[Text section — start]

What the issue is, is that we’re essentially in the third ‘wave’ of US economic change post WW2 manufacturing boom.

Post WW2, the United States was the only manufacturing economy that hadn’t been bombed to smithereens, has not only little to no real debt, but a lot of debtors that would repay them, and had massive amounts of undeveloped land ripe for development, and a major new manufacturing base looking for things to do.

This allowed the US to become the world’s reserve currency (along with gold) in the Bretton Woods agreement in ‘44. That lasted until ‘71.

[https://en.m.wikipedia.org/wiki/Bretton_Woods_system] when the dollar stopped being backed by gold, allowing periods of increased inflation.

At around the same time, the economies of Western Europe and Asia had mostly recovered, and they were starting to catch up on manufacturing to compete with the US.

This led to increasing competitive pressures with US manufacturing, and increasing incentives to go towards Globalization and outsourcing to chase the cheap labor and more willing to compete manufacturers in these locations. Switching the US to a ‘knowledge economy’ was the natural progression.

That easy money is mostly gone now, and the US is also no longer far ahead in many areas on knowledge.

China in particular is starting to come close on almost all metrics. If Europe has a recession, their primary disadvantage (cost) may turn into an advantage.

[Text section — finish]

=== Assignment 1 ===
Answer these questions using the text on US economic change after World War II:
(a) In what year was the Bretton Woods agreement made?
(b) Until what year did that arrangement last?
(c) Which country is said to be coming close on almost all metrics?
=== Assignment 2 ===
Write out the part of the text on US economic change that starts at "Post WW2, the" and ends at "of increased inflation.", with no changes.
The records were taken from a separate source.

[Data for review — start]

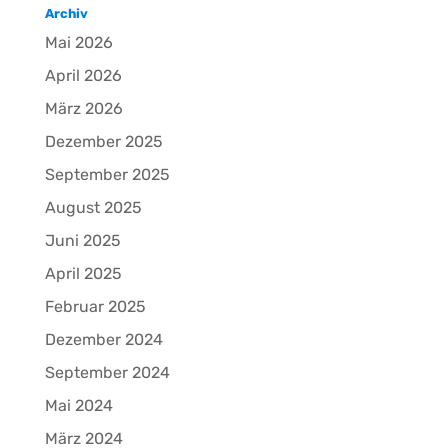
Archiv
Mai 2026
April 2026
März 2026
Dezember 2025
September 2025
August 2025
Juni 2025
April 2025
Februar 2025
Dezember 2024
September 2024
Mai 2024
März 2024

[Data for review — finish]

=== Task solution 1 ===
(a) In '44.
(b) Until '71.
(c) China.

=== Task solution 2 ===
Post WW2, the United States was the only manufacturing economy that hadn’t been bombed to smithereens, has not only little to no real debt, but a lot of debtors that would repay them, and had massive amounts of undeveloped land ripe for development, and a major new manufacturing base looking for things to do.

This allowed the US to become the world’s reserve currency (along with gold) in the Bretton Woods agreement in ‘44. That lasted until ‘71.

[https://en.m.wikipedia.org/wiki/Bretton_Woods_system] when the dollar stopped being backed by gold, allowing periods of increased inflation.